Он шёл по улице, мимо домов, окружённых палисадниками и раскидистыми деревьями.

− Кто бы мог подумать… − шептал Слава, глядя на далёкие шпили кидишевских храмов. – Глаза как у ребёнка стали. Будто первый день ими смотрю…

Так хорошо видеть без очков и линз Егоров мог, когда учился в первом классе школы.

− Как же вам всё это удаётся, а? – проворчал он себе под нос. – Ну не может же такого быть, чтобы изолированное общество за несколько сотен лет породило всего лишь нескольких убийц-психопатов, которых можно буквально по пальцам руки перечесть, и такое количество «кулибиных», которые мало того, что открытия делали, так ещё и на костёр не отправлялись!

Егорову казалось, будто в его рассуждениях проявляется неправота, несмотря на то, что всегда считал себя правым во всём. Он хотел было плюнуть, но навстречу ему показался высокий синорянин в просторной салатовой рубахе-вышиванке и фиолетовых шароварах. За ним следовали трое детей. Лицо местного жителя выражало доброжелательность и умиротворённость. Славе очень захотелось сделать мелкую демонстративную пакость, но что-то подсознательно удерживало его. Он представил себе, что если вот так, напоказ, плюнет посреди улицы, то синорянин в салатовой рубахе не станет ругаться, а лишь посмотрит на него с сочувствием, как на больного. И детям потом объяснит, что человек этот в смятении и нуждается в покое и помощи.

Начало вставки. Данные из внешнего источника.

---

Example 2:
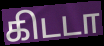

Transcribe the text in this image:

கிடடா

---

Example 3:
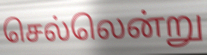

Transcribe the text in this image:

செல்லென்று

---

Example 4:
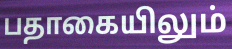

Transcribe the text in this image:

பதாகையிலும்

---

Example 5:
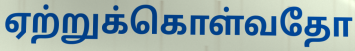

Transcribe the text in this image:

ஏற்றுக்கொள்வதோ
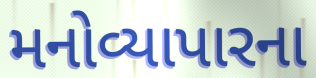
મનોવ્યાપારના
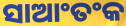
ସାଆଂତଂକ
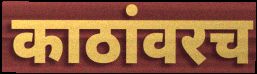
काठांवरच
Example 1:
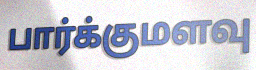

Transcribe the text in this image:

பார்க்குமளவு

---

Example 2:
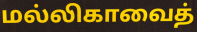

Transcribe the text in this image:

மல்லிகாவைத்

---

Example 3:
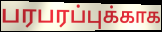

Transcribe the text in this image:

பரபரப்புக்காக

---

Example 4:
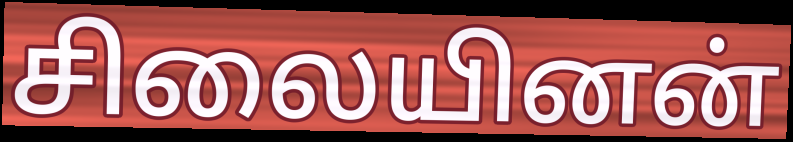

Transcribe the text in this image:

சிலையினன்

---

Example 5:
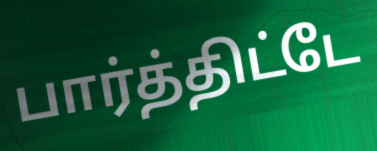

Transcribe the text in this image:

பார்த்திட்டே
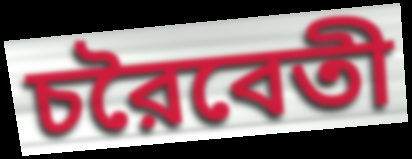
চরৈবেতী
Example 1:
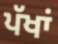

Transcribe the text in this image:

ਪੱਖਾਂ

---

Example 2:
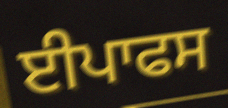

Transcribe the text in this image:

ਈਪਾਫਸ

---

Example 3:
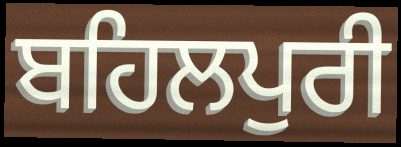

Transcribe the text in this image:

ਬਹਿਲਪੁਰੀ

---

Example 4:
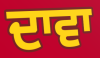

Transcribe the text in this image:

ਦਾਵਾ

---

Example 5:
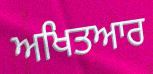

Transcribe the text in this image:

ਅਖਿਤਆਰ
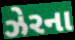
ઝેરના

− …тоже добрый человиэк… − донеслась до ушей Егорова реплика синорянина, что-то рассказывавшего детям.

− Это я что ли? – пробормотал Слава, возомнив, что речь может идти о нём. – Как вы все, в таком случае, ошибаетесь…

Он с негодованием засопел и пошёл дальше. Выбрав небольшую полянку между деревьями, он присел на корточки и достал пачку сигарет. Ему разрешали курить, хотя и недвусмысленно дали понять, что с этой привычкой придётся покончить – в Синоре не было табака, а доставать сигареты для Егорова никто не собирался. Чудом удалось убедить Иакинфа раздобыть одну пачку.